Wearing his usual dark green “burglar” beanie as he likes to call it, I met Stephen O’Regan, creator of “People of Lisbon”, in a café downtown where we talked about his project between a few bites of banana bread and coffee. The filmmaker - even though he doesn’t know if he considers himself to be a filmmaker because he “doesn’t really know what that means” - makes videos each week, about a resident of the capital whether it’s a journalist turned laundromat owner, a tuktuk driver or a fado artist/restaurant owner. He has been living in Lisbon since July of last year, after living in New York for eight years.
“The pandemic started happening and I found myself alone in this apartment and I told myself, should I stay here for the end of the world or go home to be closer to my family? So I decided to go back to Dublin”. After staying in his hometown a couple of months, trying to figure out what to do while “the world seemed like it was falling apart”, he finally decided to go to Lisbon where he had already been before.
“Just a couple of weeks after I arrived in Lisbon, I thought I should start doing a project”, Stephen tells me while stirring the sugar in his coffee. “I wasn’t really doing anything and then the title just popped into my mind: People of Lisbon”. A simple idea, and “very self-explanatory”. At a very difficult time for the country, in regard to the Covid-19 pandemic, the goal of the project was to bring some joy to the city by “representing the people in a positive way” he tells me.
Stephen O’Regan works alongside Rita Ansone, a Latvian photographer he met here in Lisbon. “She moved here a few months beforehand, and I had only been here for two or three weeks. She posted on a Facebook group that she was looking for somebody to assist during a photoshoot she was doing, so I met her as her assistant” and little did they know they would end up working on this project together for nine months.
“It’s sort of a simple project. I thought I could maybe try and make a little video about the different persons living in Lisbon each week. I mean there’s interesting people in all cities. So I said [to Rita], why don’t you come along and take photographs of all the people we meet, and I’ll make the videos”. The duo then joined Facebook groups in order to put the word out that they were looking for interesting people and some started contacting them to be featured in the next episode.

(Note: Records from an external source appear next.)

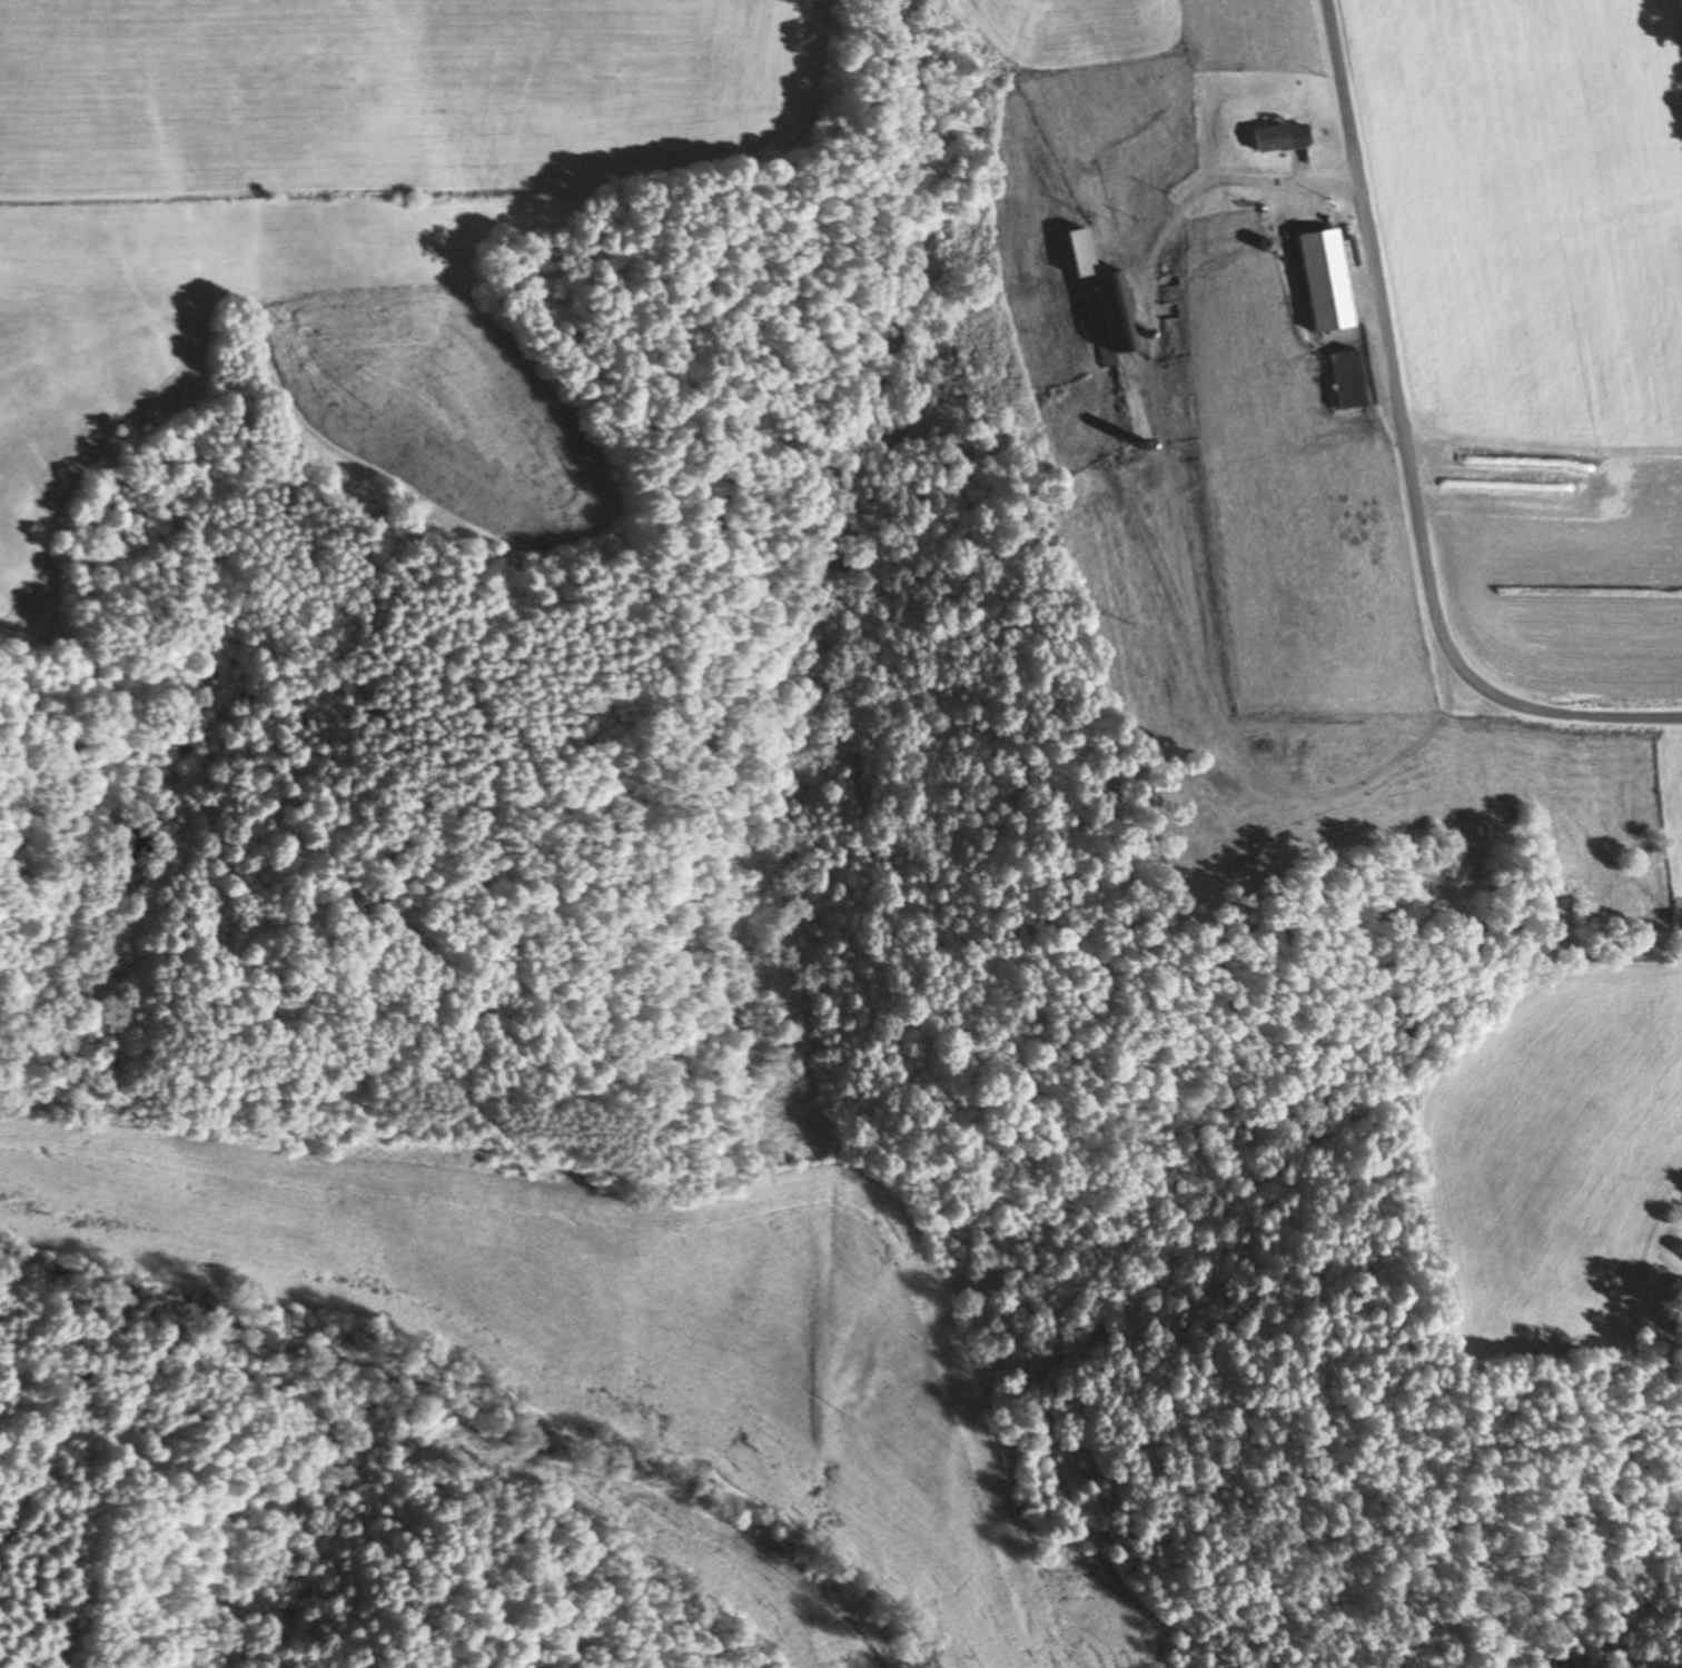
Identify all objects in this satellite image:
crop: (1164, 33)
crop: (390, 92)
building: (1276, 137)
building: (1078, 252)
building: (1320, 280)
building: (1115, 316)
building: (1342, 380)
crop: (431, 407)
road: (1403, 450)
road: (1195, 533)
building: (1679, 1249)
crop: (613, 1328)
crop: (703, 1551)

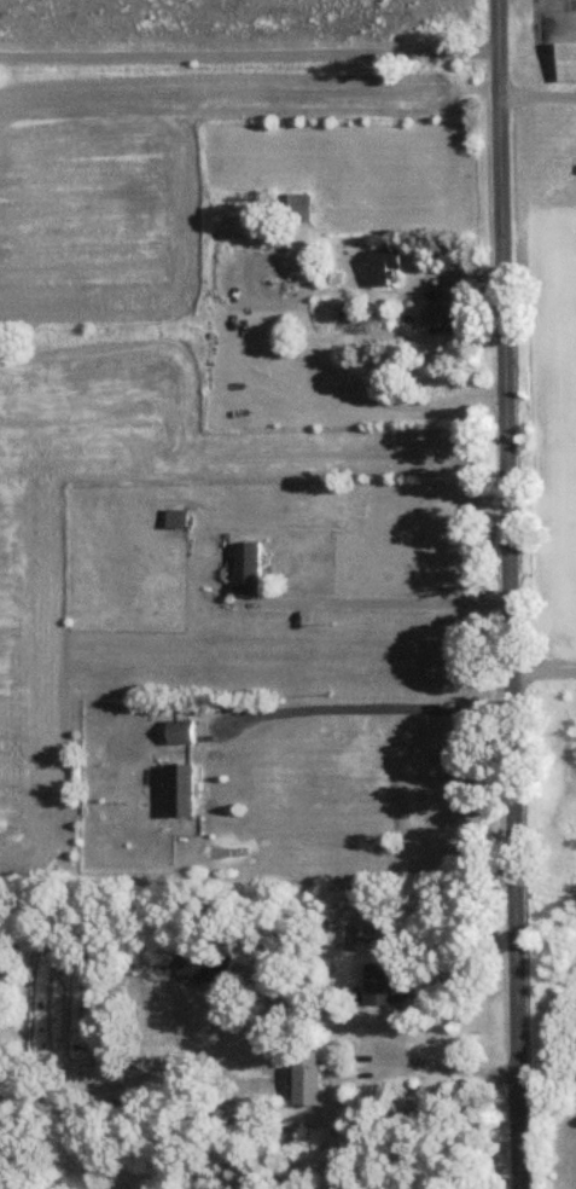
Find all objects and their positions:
road: (254, 52)
building: (567, 62)
road: (543, 96)
building: (294, 208)
building: (384, 267)
building: (439, 316)
building: (248, 567)
road: (513, 594)
road: (388, 602)
road: (545, 670)
road: (371, 708)
building: (183, 731)
building: (183, 790)
building: (349, 938)
building: (162, 955)
building: (205, 965)
building: (378, 984)
road: (394, 1048)
building: (306, 1077)

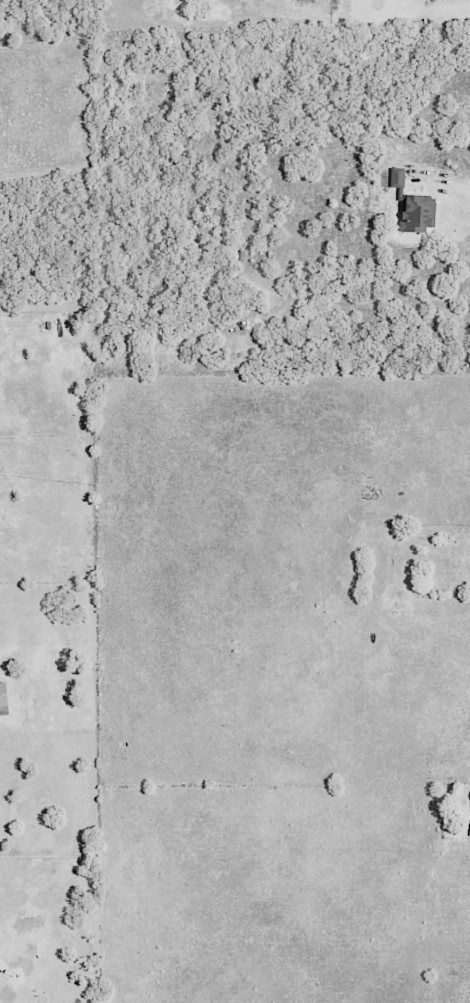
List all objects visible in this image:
road: (449, 4)
building: (416, 205)
building: (5, 698)

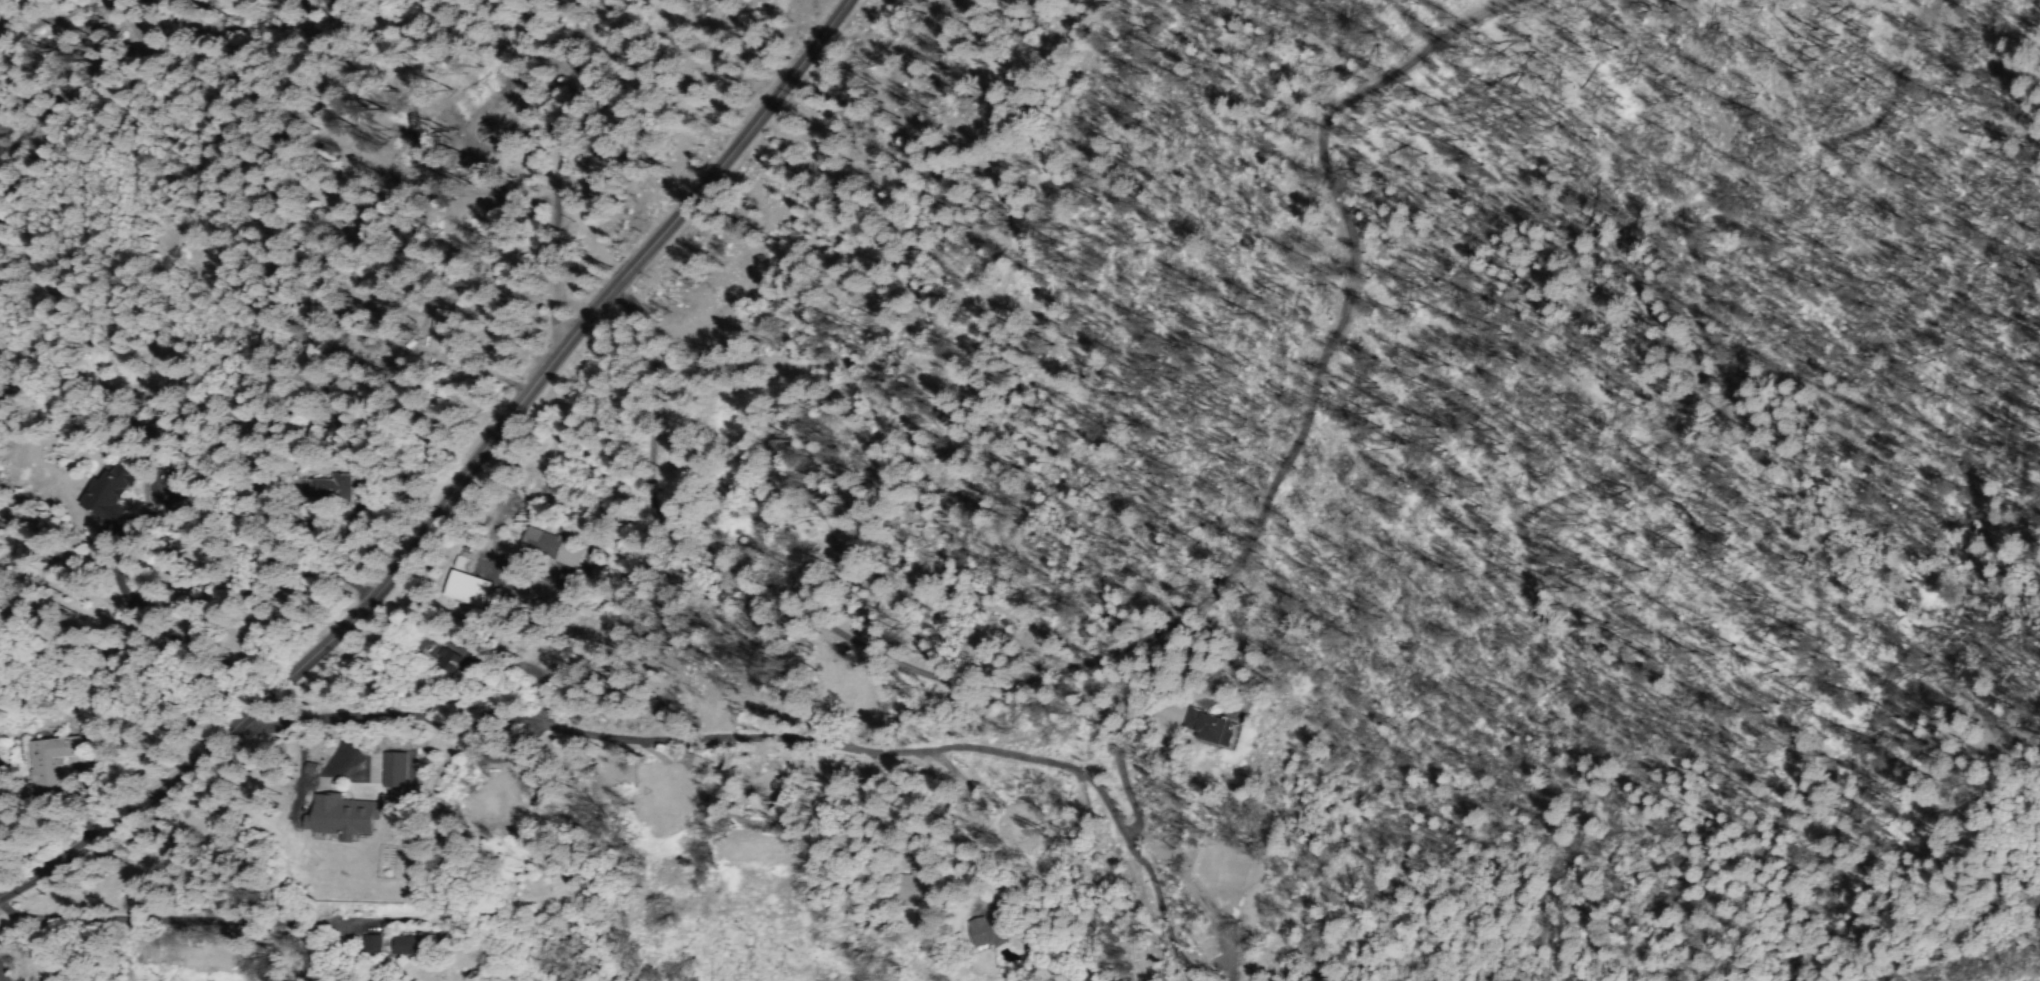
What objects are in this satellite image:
road: (257, 86)
road: (533, 172)
road: (1150, 412)
road: (462, 486)
building: (459, 591)
building: (1205, 730)
road: (798, 734)
building: (347, 817)
building: (984, 932)
road: (35, 943)
building: (373, 946)
building: (413, 947)

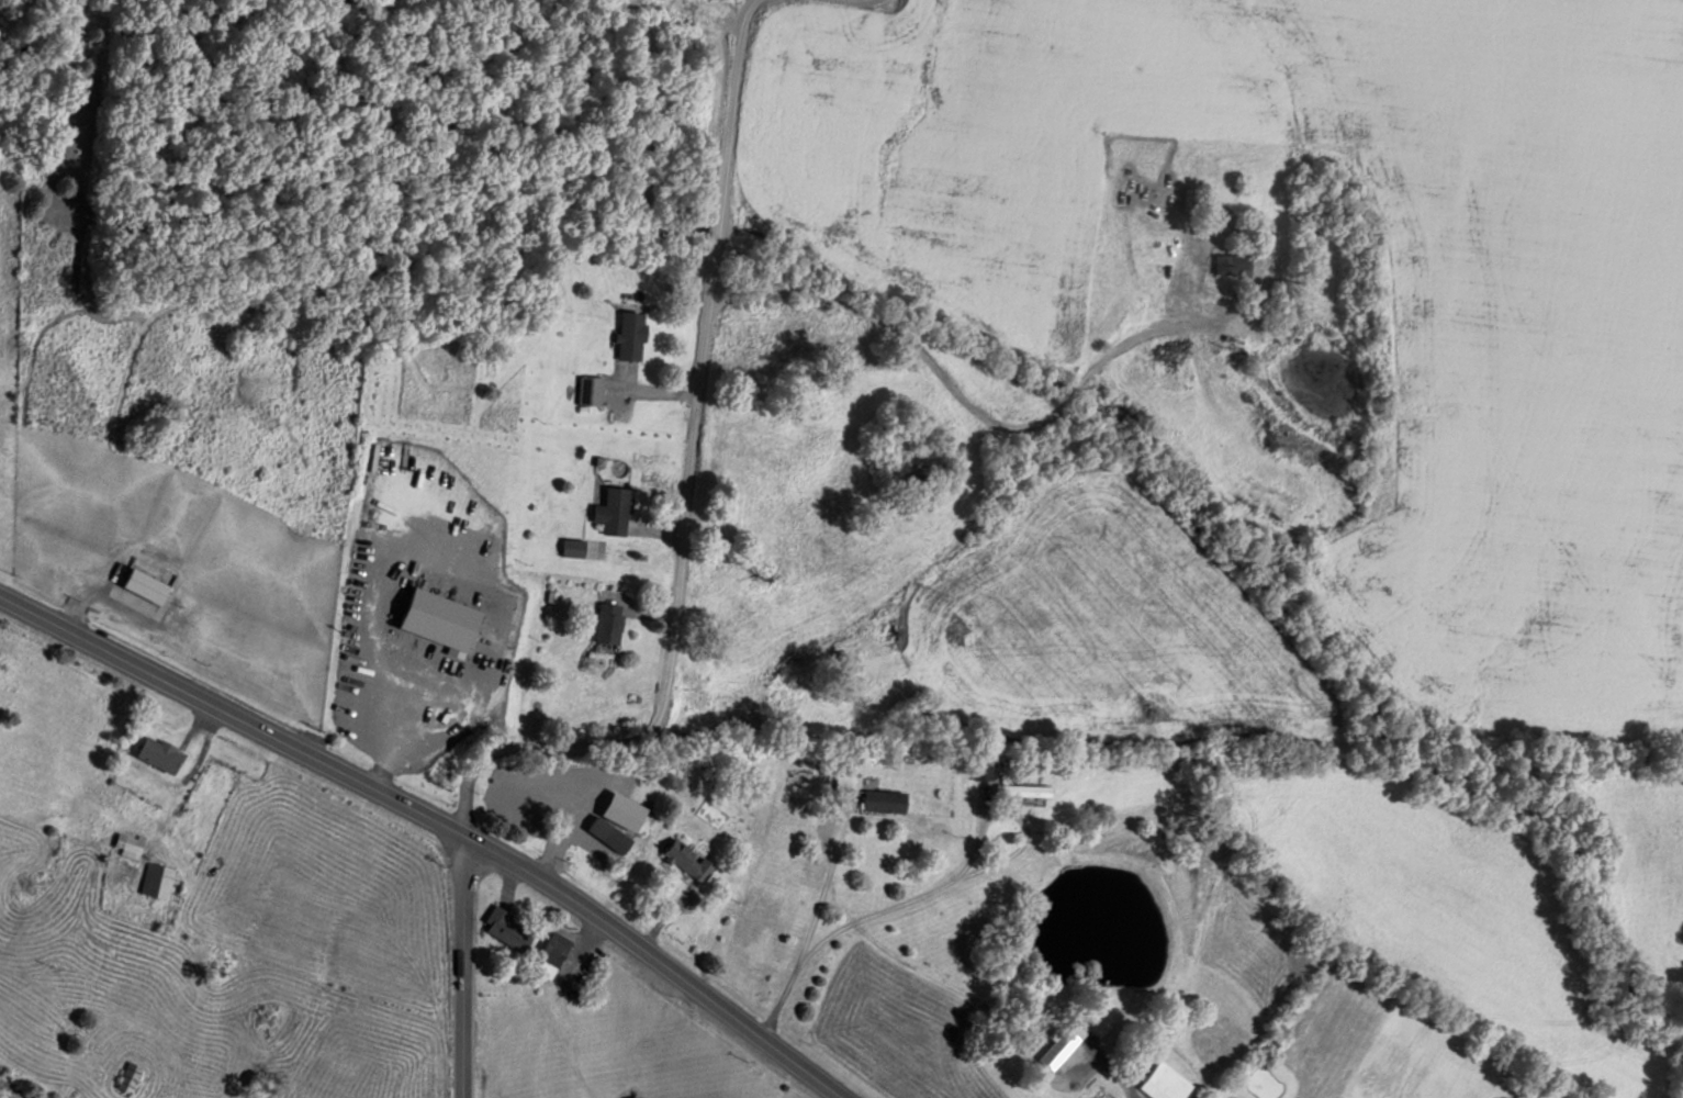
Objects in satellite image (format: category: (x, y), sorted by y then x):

“It’s quite tricky to find people from Lisbon, in Lisbon”
Stephen and Rita have just aired their 29th episode of the “micro documentaries”. But the Irish filmmaker has a little preference for episode 2, where he meets Telmo Rodrigues who sells bolinhas de berlim (a Portuguese cake filled with cream) on Praia do Rei. “It has a kind of resonance. He was a wild character, like really mad. We hung out with him for hours. [He’s] the type of character you’ve always dreamed of having, but don’t get that regularly I’ve learned”, Stephen says. Ever since, the 38-year-old and his partner Rita have continued releasing these short videos on Facebook and YouTube each week, saying “it’s been great because it’s allowed us to meet all different types of characters from all over the city and dip into these little funny subcultures”.
People will tell you that Lisbon is a very cosmopolitan city, and you can see that by looking at the duo’s work, which often features foreigners. “It’s sometimes quite tricky to meet somebody from Lisbon, in Lisbon”, Stephen admits. The two artists posted on their Facebook one day asking their followers “what type of people would you like to see on People of Lisbon? And a lot of people wrote back and said, people from Lisbon”, he laughs. They want to discover “real Lisbon”, or at least meet more people who live here.
The team capture the essence of the city since only a few months into their project, TAP Airlines contacted them. “When you make the videos, you have to think where else could [they] be featured, I actually always felt that airplanes could be the perfect place. I think it’s more suited for people that are visiting Portugal, as a way to discover Lisbon, the faces and voices of the people living here”. Unfortunately, not many people are on airplanes right now, but Stephen is still excited about the partnership: “I like the idea that they’re accessible and interesting to anybody”.
People of Lisbon
If you ever get the chance to speak with the creator of People of Lisbon, you can tell the man is overflowing with creativity. Stephen tells me “at the moment it’s a slow build but we want to better our brand and build a website. I have this idea of making iconic t-shirts with faces of the People of Lisbon on the t-shirts or instead of having those endless yellow tram postcards in souvenir shops we could have Rita’s photography. It would be cool to have events in the future where people in Lisbon can just get together and we can bring interesting networks of people”.
This project shows foreigners just as much as locals, the great diversity in characters that hide in the streets of the city. And bringing a bit of positivity into the community can never hurt, or as Stephen O’Regan puts it: “if you just stick with something, then stuff happens. Sometimes it’s difficult and you ask yourself why am I doing this? But positive things happen, and it gives you confidence. It’s not rocket science”, he says laughing, “it’s pretty simple”.